Hier soir, c’était la grande fête de l’humour au Québec. Le gala Les Olivier a couronné Sugar Sammy et André Sauvé, entre autres, avec un François Morency en plein contrôle à la barre de l’opération. Formule typique avec ses bons et ses mauvais moments.
Bref, c’était un autre gala.
Après toutes les coupures récentes en télévision, permettez-moi de soulever une question délicate: est-ce que ces galas, dans leur forme actuelle, sont nécessaires?
Je m’explique.
Je n’ai rien en particulier contre les Olivier et, surtout, rien à redire sur le travail des humoristes. Ils méritent cette heure de gloire une fois par année et cette grande fête. Ce n’est pas tant l’esprit que la forme qui m’agace.
Parce que c’est long comme gala, terriblement long.
Comme on célèbre l’humour, on sent l’énorme pression de faire rire lors de tous les segments et à la longue, c’est lourd. On se demande d’ailleurs pourquoi le tout n’est pas revampé dans une formule rapido-presto d’une heure. On donne une douzaine de prix en près de trois heures, c’est éternel en 2014.
Morency, dans son numéro d’ouverture, soulignait à la blague que les vidéos de chats allaient renverser l’humour à long terme.
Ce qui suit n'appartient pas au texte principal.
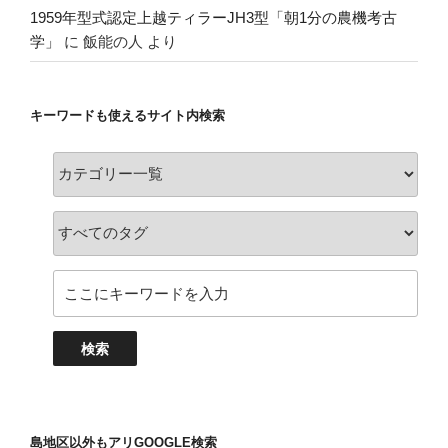
1959年型式認定上越ティラーJH3型「朝1分の農機考古
学」
に
飯能の人
より
キーワードも使えるサイト内検索
島地区以外もアリGOOGLE検索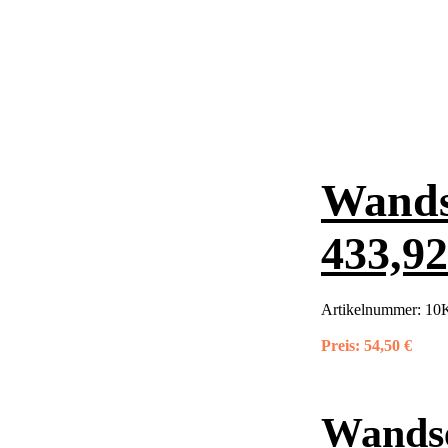
Wands
433,9
Artikelnummer:
10K
Preis:
54,50 €
Wands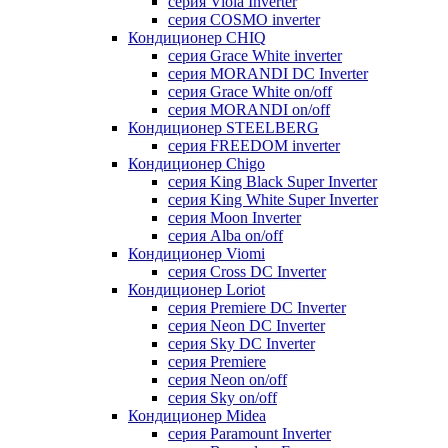
серия Viola Inverter
серия COSMO inverter
Кондиционер CHIQ
серия Grace White inverter
серия MORANDI DC Inverter
серия Grace White on/off
серия MORANDI on/off
Кондиционер STEELBERG
серия FREEDOM inverter
Кондиционер Chigo
серия King Black Super Inverter
серия King White Super Inverter
серия Moon Inverter
серия Alba on/off
Кондиционер Viomi
серия Cross DC Inverter
Кондиционер Loriot
серия Premiere DC Inverter
серия Neon DC Inverter
серия Sky DC Inverter
серия Premiere
серия Neon on/off
серия Sky on/off
Кондиционер Midea
серия Paramount Inverter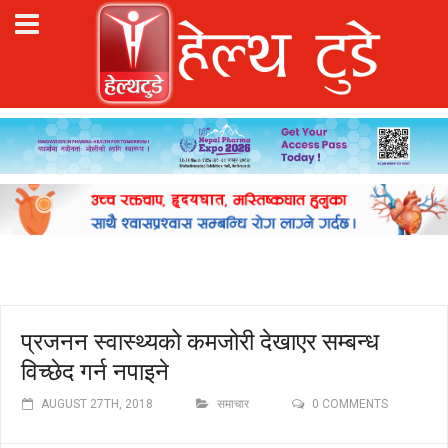
प्रजनन स्वास्थ्यको कमजोरी देखाएर सम्बन्ध
विच्छेद गर्न नपाइने
AUGUST 27TH, 2018
समाचार
0 COMMENTS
Sauf qu’il négligeait un détail important: ce n’est pas tant le contenu qui fait des vagues, mais son contenant. L’internet est bref, expéditif et éphémère. Trois heures, au royaume des Vines de six secondes, c’est demander aux gens de revivre l’histoire de l’humanité en diapositives dans un auditorium mal chauffé.
Laborieux.
La critique s’applique aux autres galas aussi. On doit vivre avec les économies de fonds de tiroirs du gouvernement Harper, ne devrait-on pas couper dans le gras plutôt que dans le muscle? Deux heures de gala à gauche et à droite, ça serait déjà un bon début à mon humble avis.
Je vous épargne alors la critique individuelle des numéros. J’irais à l’essentiel: il y en avait trop.
De plus, on sentait une étrange tension entre la relève et les vétérans de l’humour. Les plus jeunes, de plus en plus nombreux, poussent très fort pour se faire une niche et les places de choix semblent rares par les temps qui courent. Il y aura un changement de garde plus tôt que tard, hier en était un bon aperçu.
La relève est là, prête, avec ses dents longues et de l’ambition à revendre. On pourrait faire un deux en un: un gala d’une heure trente animé par les plus jeunes. Je serais cloué sur mon divan devant une Virginie Fortin à l’animation qui roule des yeux devant Guy Nantel et la vieille garde, par exemple.
Appelons ça la nuit des longs couteaux.
Une autre chose, Messmer c’est non, lors des Olivier. Pas un humoriste, surtout pas de l’humour et jamais drôle. Absolument jamais, même.
Sur ce, félicitations aux gagnants et à l’an prochain.